▸ WORK INSTRUCTIONS:
The material below has pictures in it. Set down only the lines from the line containing "para todo, lo que suena genial hasta que tu" through the line containing "道名稱等。應盡早讓嬰兒接觸書本，培養小兒對文字的注意", word for word, and leave the pictures behind.

▸ PROVIDED MATERIAL:
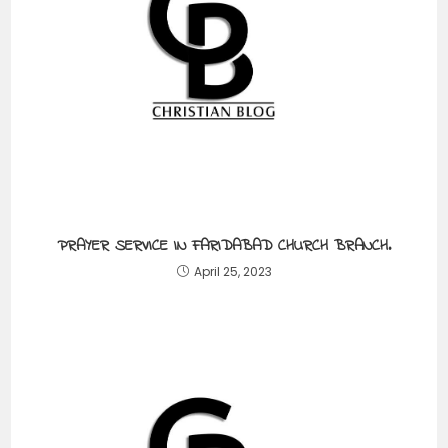
PRAYER SERVICE IN FARIDABAD CHURCH BRANCH.
April 25, 2023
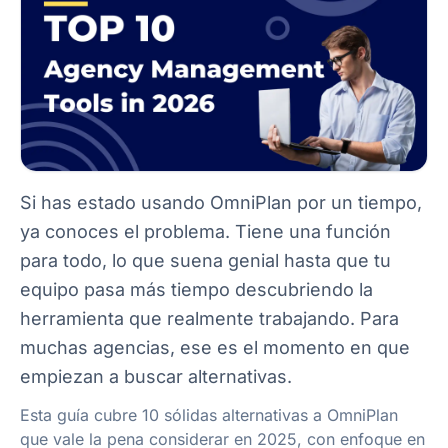
Si has estado usando OmniPlan por un tiempo,
ya conoces el problema. Tiene una función
para todo, lo que suena genial hasta que tu
equipo pasa más tiempo descubriendo la
herramienta que realmente trabajando. Para
muchas agencias, ese es el momento en que
empiezan a buscar alternativas.
Esta guía cubre 10 sólidas alternativas a OmniPlan
que vale la pena considerar en 2025, con enfoque en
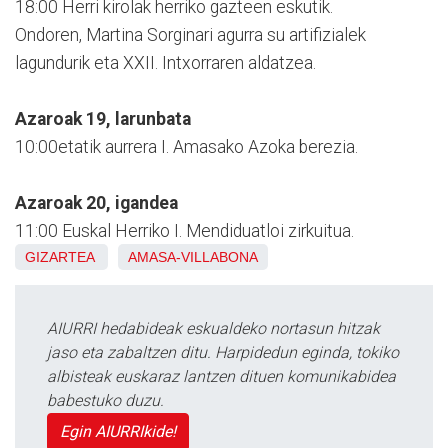
18:00 Herri kirolak herriko gazteen eskutik.
Ondoren, Martina Sorginari agurra su artifizialek
lagundurik eta XXII. Intxorraren aldatzea.
Azaroak 19, larunbata
10:00etatik aurrera I. Amasako Azoka berezia.
Azaroak 20, igandea
11:00 Euskal Herriko I. Mendiduatloi zirkuitua.
GIZARTEA
AMASA-VILLABONA
AIURRI hedabideak eskualdeko nortasun hitzak
jaso eta zabaltzen ditu. Harpidedun eginda, tokiko
albisteak euskaraz lantzen dituen komunikabidea
babestuko duzu.
Egin AIURRIkide!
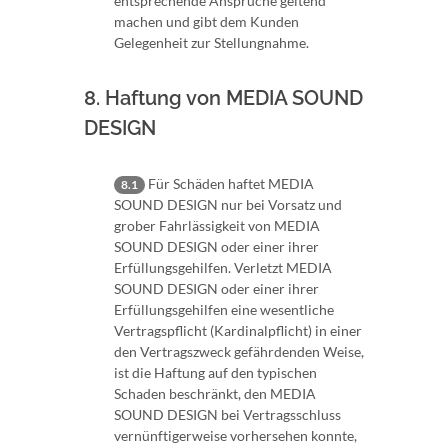
entsprechende Ansprüche geltend
machen und gibt dem Kunden
Gelegenheit zur Stellungnahme.
8. Haftung von MEDIA SOUND
DESIGN
Für Schäden haftet MEDIA
8.1
SOUND DESIGN nur bei Vorsatz und
grober Fahrlässigkeit von MEDIA
SOUND DESIGN oder einer ihrer
Erfüllungsgehilfen. Verletzt MEDIA
SOUND DESIGN oder einer ihrer
Erfüllungsgehilfen eine wesentliche
Vertragspflicht (Kardinalpflicht) in einer
den Vertragszweck gefährdenden Weise,
ist die Haftung auf den typischen
Schaden beschränkt, den MEDIA
SOUND DESIGN bei Vertragsschluss
vernünftigerweise vorhersehen konnte,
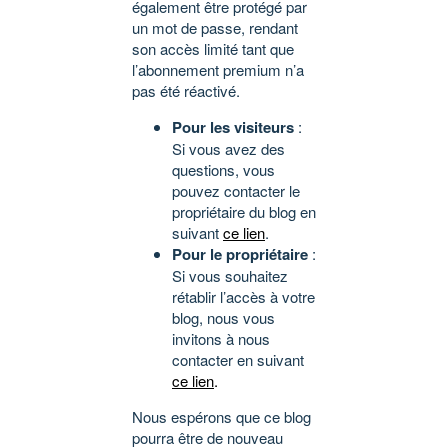
également être protégé par
un mot de passe, rendant
son accès limité tant que
l’abonnement premium n’a
pas été réactivé.
Pour les visiteurs
:
Si vous avez des
questions, vous
pouvez contacter le
propriétaire du blog en
suivant
ce lien
.
Pour le propriétaire
:
Si vous souhaitez
rétablir l’accès à votre
blog, nous vous
invitons à nous
contacter en suivant
ce lien
.
Nous espérons que ce blog
pourra être de nouveau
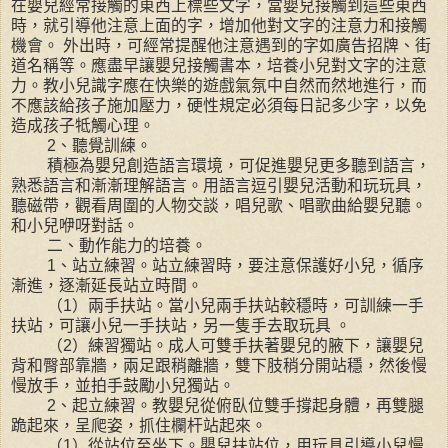
在嬰兒經常接觸的東西上標些文字，當嬰兒接觸到這些東西
時，就引導他注意上面的字，增加他對文字的注意力和接觸
機會。 外出時，可經常提醒他注意遇到的字如廣告招牌、街
道名稱等。應盡早讓嬰兒接觸書本，培養小兒對文字的注意
力。教小兒識字應在快樂的遊戲氣氛中自然而然地進行，而
不應該給孩子施加壓力，硬性規定必須每日記多少字，以免
造成孩子牴觸心理。
2、聽覺訓練。
積極為嬰兒創造語言環境，可促進嬰兒更多聽到語言，
熟悉語言和漸漸理解語言。用語言逗引嬰兒活動和玩玩具，
聽磁帶，觀看周圍的人物交談，唱兒歌、唱歌曲給嬰兒聽。
和小兒咿呀對話。
二、動作能力的培養。
1、站立練習。站立練習時，要注意保護好小兒，循序
漸進，逐漸延長站立時間。
（1）兩手扶站。當小兒兩手扶站較穩時，可訓練一手
扶站，可讓小兒一手扶站，另一隻手去取玩具 。
（2）練習獨站。成人可雙手扶著嬰兒的腋下，讓嬰兒
背和臀部靠牆，兩足跟稍離牆，雙下肢稍分開站穩，然後慢
慢放手，並拍手鼓勵小兒獨站。
2、起立練習。教嬰兒從俯臥位雙手撐起身體，再雙腿
跪起來，呈爬姿，抓住欄杆站起來。
（1）從站位至坐下。嬰兒扶站位，用玩具引導小兒慢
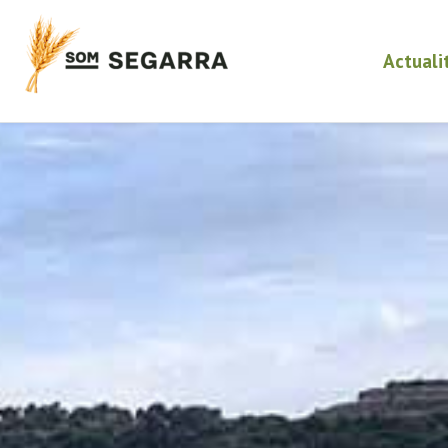
Actuali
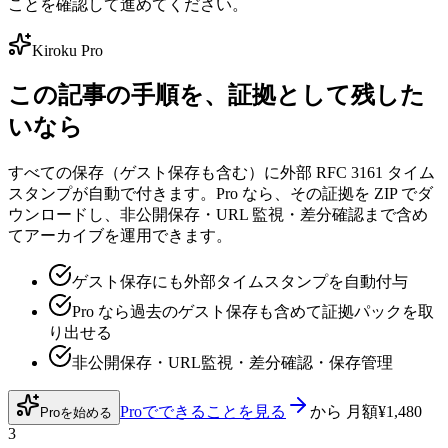
ことを確認して進めてください。
Kiroku Pro
この記事の手順を、証拠として残した
いなら
すべての保存（ゲスト保存も含む）に外部 RFC 3161 タイム
スタンプが自動で付きます。Pro なら、その証拠を ZIP でダ
ウンロードし、非公開保存・URL 監視・差分確認まで含め
てアーカイブを運用できます。
ゲスト保存にも外部タイムスタンプを自動付与
Pro なら過去のゲスト保存も含めて証拠パックを取
り出せる
非公開保存・URL監視・差分確認・保存管理
Proでできることを見る
から
月額¥1,480
Proを始める
3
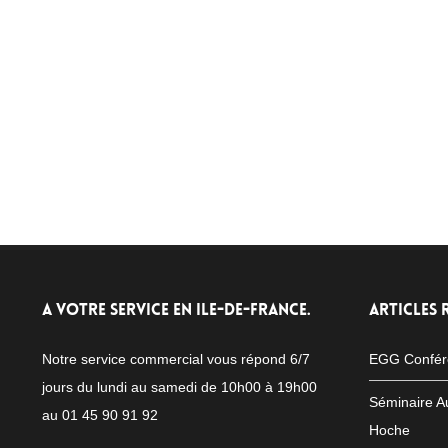
A VOTRE SERVICE EN ILE-DE-FRANCE.
ARTICLES 
Notre service commercial vous répond 6/7
EGG Confér
jours du lundi au samedi de 10h00 à 19h00
Séminaire A
au 01 45 90 91 92
Hoche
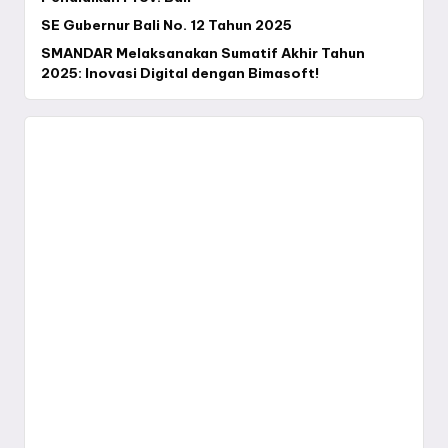
SE Gubernur Bali No. 12 Tahun 2025
SMANDAR Melaksanakan Sumatif Akhir Tahun
2025: Inovasi Digital dengan Bimasoft!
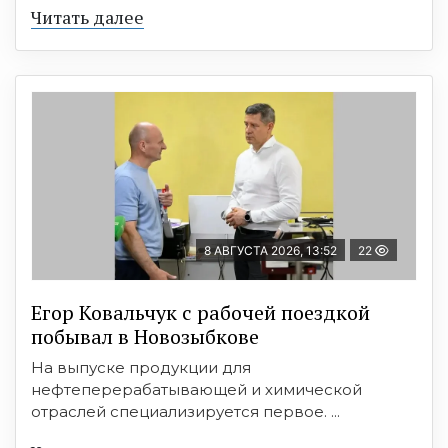
Читать далее
8 АВГУСТА 2026, 13:52
22
Егор Ковальчук с рабочей поездкой
побывал в Новозыбкове
На выпуске продукции для
нефтеперерабатывающей и химической
отраслей специализируется первое. ...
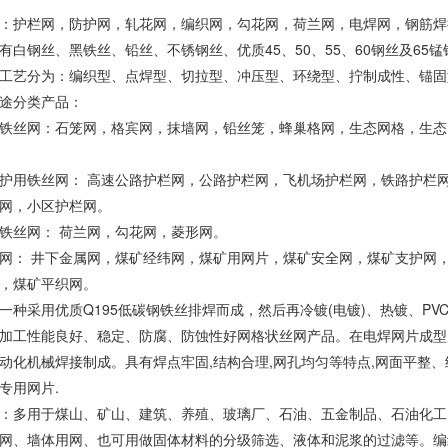
：护栏网，防护网，轧花网，编织网，勾花网，荷兰网，电焊网，钢筋焊
有白钢丝、黑铁丝、铅丝、不锈钢丝、优质45、50、55、60钢丝及65锰
工艺分为：编织型、点焊型、切拉型、冲压型、环绕型、拧制成性、锚固
途分类产品：
铁丝网：石笼网，格宾网，抹墙网，铅丝笼，蜂巢格网，生态网格，生态
护用铁丝网： 高速公路护栏网，公路护栏网，飞机场护栏网，铁路护栏
网，小区护栏网。
铁丝网： 荷兰网，勾花网，菱形网。
网： 井下金属网，煤矿经纬网，煤矿用网片，煤矿安全网，煤矿支护网
，煤矿平织网。
一种采用优质Q195低碳钢铁丝排焊而成，然后再冷镀(电镀)、热镀、P
加工性能良好、稳定、防腐、防蚀性好网格状丝网产品。在电焊网片成型
动化机械焊接制成。具有焊点牢固,结构合理,网孔均匀等特点,网面平整
专用网片.
：多用于煤山、矿山、建筑、养殖、玻璃厂、石油、五金制品、石油化工
网、墙体用网、也可用做固体材料的分级筛选、液体和泥浆的过滤等。编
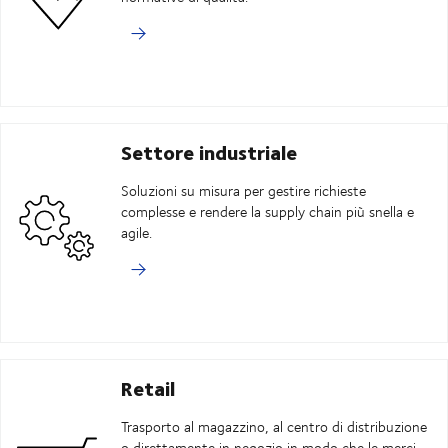
Settore industriale
Soluzioni su misura per gestire richieste
complesse e rendere la supply chain più snella e
agile.
Retail
Trasporto al magazzino, al centro di distribuzione
o direttamente in negozio in modo che le merci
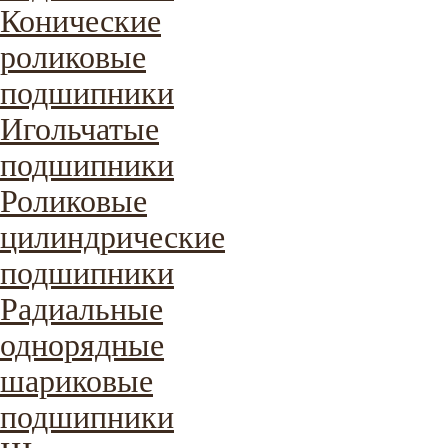
Конические
роликовые
подшипники
Игольчатые
подшипники
Роликовые
цилиндрические
подшипники
Радиальные
однорядные
шариковые
подшипники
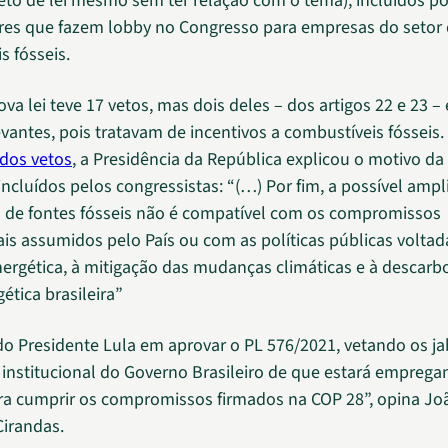
to de lei mesmo sem ter relação com o tema), incluídos po
es que fazem lobby no Congresso para empresas do setor
s fósseis.
va lei teve 17 vetos, mas dois deles – dos artigos 22 e 23 –
evantes, pois tratavam de incentivos a combustíveis fósseis.
a dos vetos
, a Presidência da República explicou o motivo d
incluídos pelos congressistas: “(…) Por fim, a possível amp
 de fontes fósseis não é compatível com os compromissos
ais assumidos pelo País ou com as políticas públicas voltad
nergética, à mitigação das mudanças climáticas e à descarb
ética brasileira”
do Presidente Lula em aprovar o PL 576/2021, vetando os ja
 institucional do Governo Brasileiro de que estará empreg
ra cumprir os compromissos firmados na COP 28”, opina Jo
Cirandas.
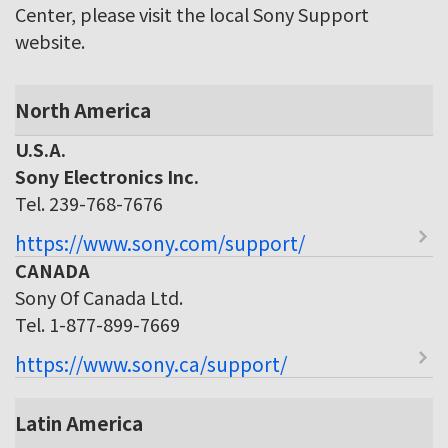
Center, please visit the local Sony Support
website.
North America
U.S.A.
Sony Electronics Inc.
Tel. 239-768-7676
https://www.sony.com/support/
CANADA
Sony Of Canada Ltd.
Tel. 1-877-899-7669
https://www.sony.ca/support/
Latin America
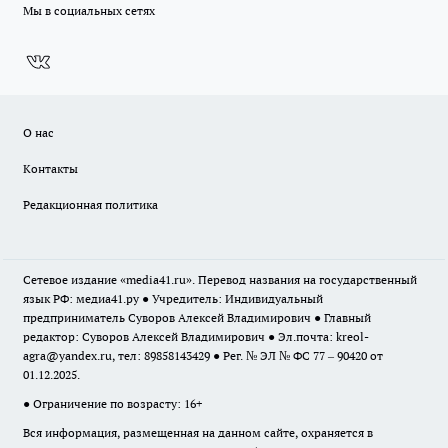
Мы в социальных сетях
О нас
Контакты
Редакционная политика
Сетевое издание «media41.ru». Перевод названия на государственный
язык РФ: медиа41.ру ● Учредитель: Индивидуальный
предприниматель Суворов Алексей Владимирович ● Главный
редактор: Суворов Алексей Владимирович ● Эл.почта:
kreol-
agra@yandex.ru
, тел: 89858143429 ● Рег. № ЭЛ № ФС 77 – 90420 от
01.12.2025.
● Ограничение по возрасту: 16+
Вся информация, размещенная на данном сайте, охраняется в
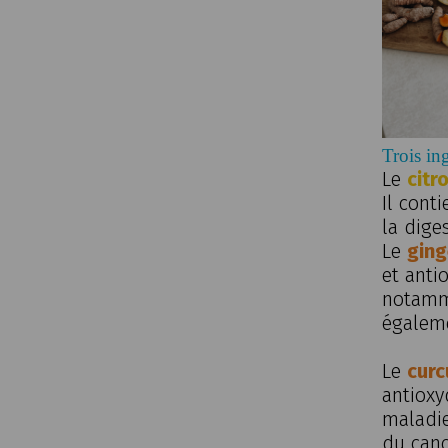
Trois in
Le
citr
Il cont
la dige
Le
gin
et anti
notamme
égaleme
Le
cur
antioxy
maladie
du canc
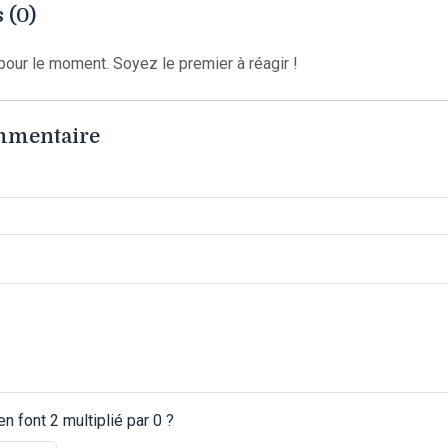
 (0)
our le moment. Soyez le premier à réagir !
ommentaire
 font 2 multiplié par 0 ?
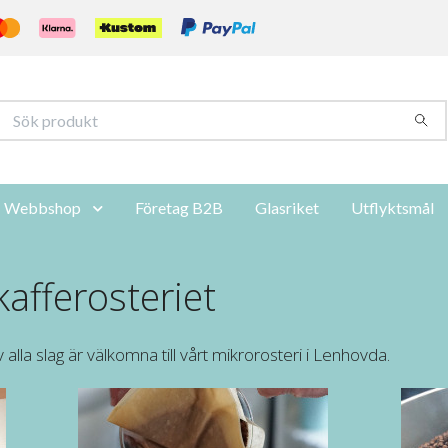
Webbshop
Företag B2B
Glasriket
Utflyktsmål
kafferosteriet
lla slag är välkomna till vårt mikrorosteri i Lenhovda.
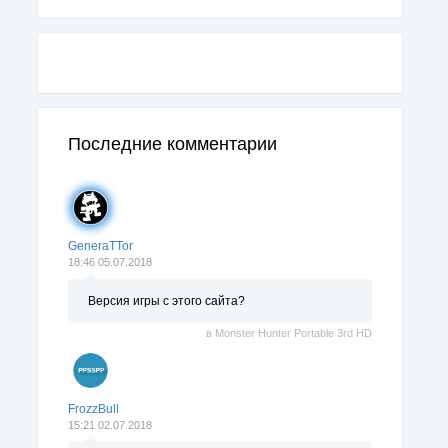
Последние комментарии
GeneraTTor
18:46 05.07.2018
Версия игры с этого сайта?
в
Monster Hunter Portable 3rd HD
FrozzBull
15:21 02.07.2018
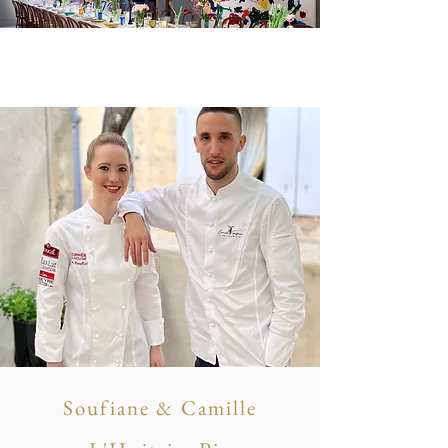
Soufiane & Camille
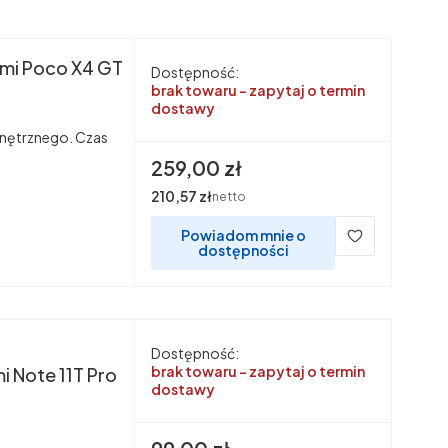
omi Poco X4 GT
Dostępność:
brak towaru - zapytaj o termin
dostawy
nętrznego. Czas
Cena
259,00 zł
Cena
210,57 zł
netto
Powiadom mnie o
dostępności
Dostępność:
brak towaru - zapytaj o termin
 Note 11T Pro
dostawy
Cena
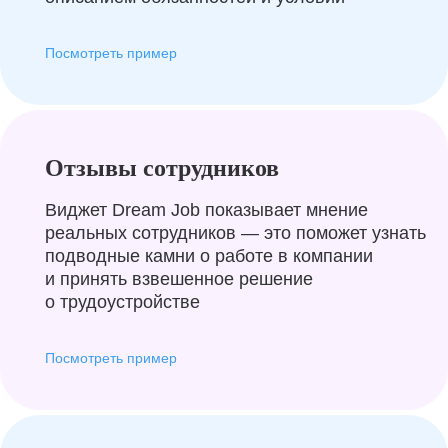
Посмотреть пример
Отзывы сотрудников
Виджет Dream Job показывает мнение
реальных сотрудников — это поможет узнать
подводные камни о работе в компании
и принять взвешенное решение
о трудоустройстве
Посмотреть пример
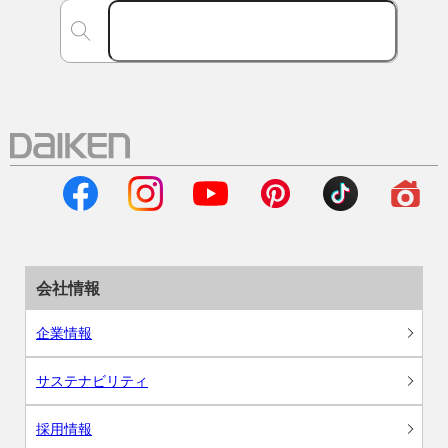
会社情報
企業情報
サステナビリティ
採用情報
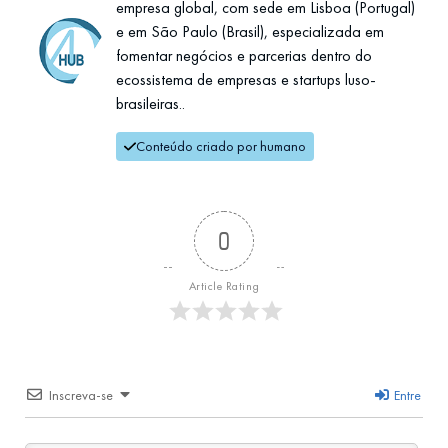
empresa global, com sede em Lisboa (Portugal)
e em São Paulo (Brasil), especializada em
fomentar negócios e parcerias dentro do
ecossistema de empresas e startups luso-
brasileiras..
Conteúdo criado por humano
0
Article Rating
Inscreva-se
Entre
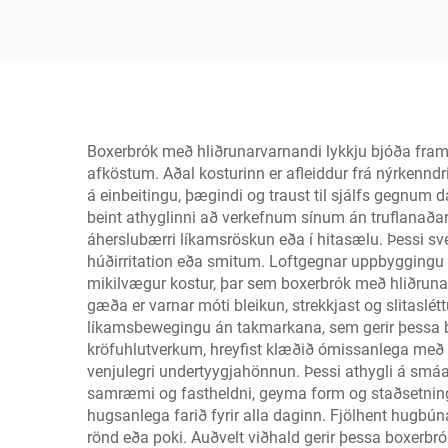
Boxerbrók með hliðrunarvarnandi lykkju bjóða fram
afköstum. Aðal kosturinn er afleiddur frá nýrkenndr
á einbeitingu, þægindi og traust til sjálfs gegnum da
beint athyglinni að verkefnum sínum án truflanaðar.
áherslubærri líkamsröskun eða í hitasælu. Þessi svei
húðirritation eða smitum. Loftgegnar uppbyggingu 
mikilvægur kostur, þar sem boxerbrók með hliðrunarva
gæða er varnar móti bleikun, strekkjast og slitaslé
líkamsbewegingu án takmarkana, sem gerir þessa boxer
kröfuhlutverkum, hreyfist klæðið ómissanlega með 
venjulegri undertyygjahönnun. Þessi athygli á smáat
samræmi og fastheldni, geyma form og staðsetningu
hugsanlega farið fyrir alla daginn. Fjölhent hug
rönd eða poki. Auðvelt viðhald gerir þessa boxerbrók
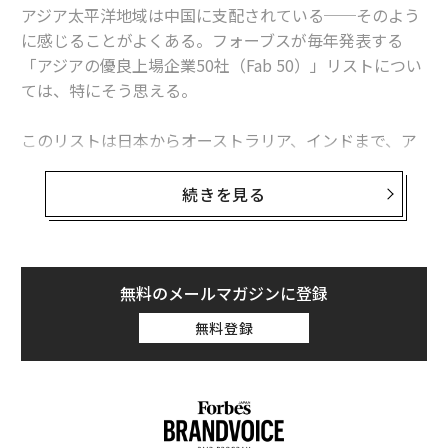
アジア太平洋地域は中国に支配されている──そのよう
に感じることがよくある。フォーブスが毎年発表する
「アジアの優良上場企業50社（Fab 50）」リストについ
ては、特にそう思える。
このリストは日本からオーストラリア、インドまで、ア
ジア太平洋地域の上場企業の中から業績や財務状況が一
定の基準を上回る50社を選出し、紹介するものだ。今年
続きを見る
のリストもまた、中国企業が最も多くを占めた。昨年は
本土の企業だけで28社が名を連ねたが、今回も過去最多
となる合計30社が選ばれている。
無料のメールマガジンに登録
中国企業の中でも特にその業績に注目が集まるのは、イ
無料登録
ンターネットサービス大手のテンセントと、電子商取引
（EC）大手のアリババだ。両社の売上高と時価総額は、
50社の中でも他社を大きく上回っている。テンセントの
利益はこの一年間でおよそ71％増えて106億ドル（約1兆
1800億円）となり、一方のアリババは同49％増の97億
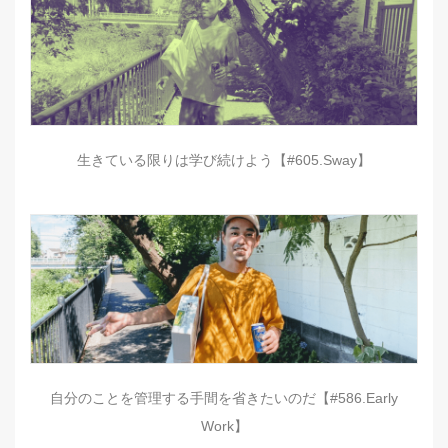
生きている限りは学び続けよう【#605.Sway】
自分のことを管理する手間を省きたいのだ【#586.Early
Work】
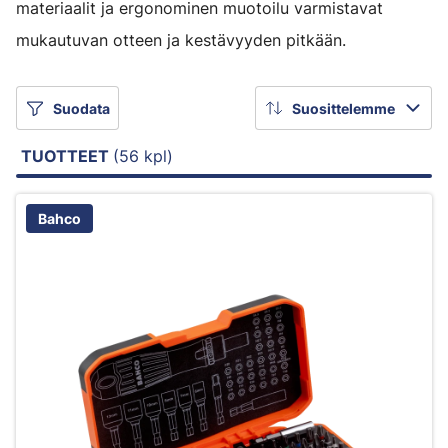
materiaalit ja ergonominen muotoilu varmistavat
mukautuvan otteen ja kestävyyden pitkään.
Suodata
Suosittelemme
TUOTTEET
(56 kpl)
Bahco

▸ WRITTEN ANSWER:
para todo, lo que suena genial hasta que tu
equipo pasa más tiempo descubriendo la
herramienta que realmente trabajando. Para
muchas agencias, ese es el momento en que
empiezan a buscar alternativas.
Esta guía cubre 10 sólidas alternativas a OmniPlan
que vale la pena considerar en 2025, con enfoque en
18:00 Herri kirolak herriko gazteen eskutik.
Ondoren, Martina Sorginari agurra su artifizialek
lagundurik eta XXII. Intxorraren aldatzea.
Azaroak 19, larunbata
10:00etatik aurrera I. Amasako Azoka berezia.
Azaroak 20, igandea
11:00 Euskal Herriko I. Mendiduatloi zirkuitua.
GIZARTEA
AMASA-VILLABONA
AIURRI hedabideak eskualdeko nortasun hitzak
jaso eta zabaltzen ditu. Harpidedun eginda, tokiko
albisteak euskaraz lantzen dituen komunikabidea
babestuko duzu.
Egin AIURRIkide!
entsprechende Ansprüche geltend
machen und gibt dem Kunden
Gelegenheit zur Stellungnahme.
8. Haftung von MEDIA SOUND
DESIGN
Für Schäden haftet MEDIA
8.1
SOUND DESIGN nur bei Vorsatz und
grober Fahrlässigkeit von MEDIA
SOUND DESIGN oder einer ihrer
Erfüllungsgehilfen. Verletzt MEDIA
SOUND DESIGN oder einer ihrer
Erfüllungsgehilfen eine wesentliche
Vertragspflicht (Kardinalpflicht) in einer
den Vertragszweck gefährdenden Weise,
ist die Haftung auf den typischen
Schaden beschränkt, den MEDIA
SOUND DESIGN bei Vertragsschluss
vernünftigerweise vorhersehen konnte,
également être protégé par
un mot de passe, rendant
son accès limité tant que
l’abonnement premium n’a
pas été réactivé.
Pour les visiteurs
:
Si vous avez des
questions, vous
pouvez contacter le
propriétaire du blog en
suivant
ce lien
.
Pour le propriétaire
:
Si vous souhaitez
rétablir l’accès à votre
blog, nous vous
invitons à nous
contacter en suivant
ce lien
.
Nous espérons que ce blog
pourra être de nouveau
在嬰兒經常接觸的東西上標些文字，當嬰兒接觸到這些東西
時，就引導他注意上面的字，增加他對文字的注意力和接觸
機會。 外出時，可經常提醒他注意遇到的字如廣告招牌、街
道名稱等。應盡早讓嬰兒接觸書本，培養小兒對文字的注意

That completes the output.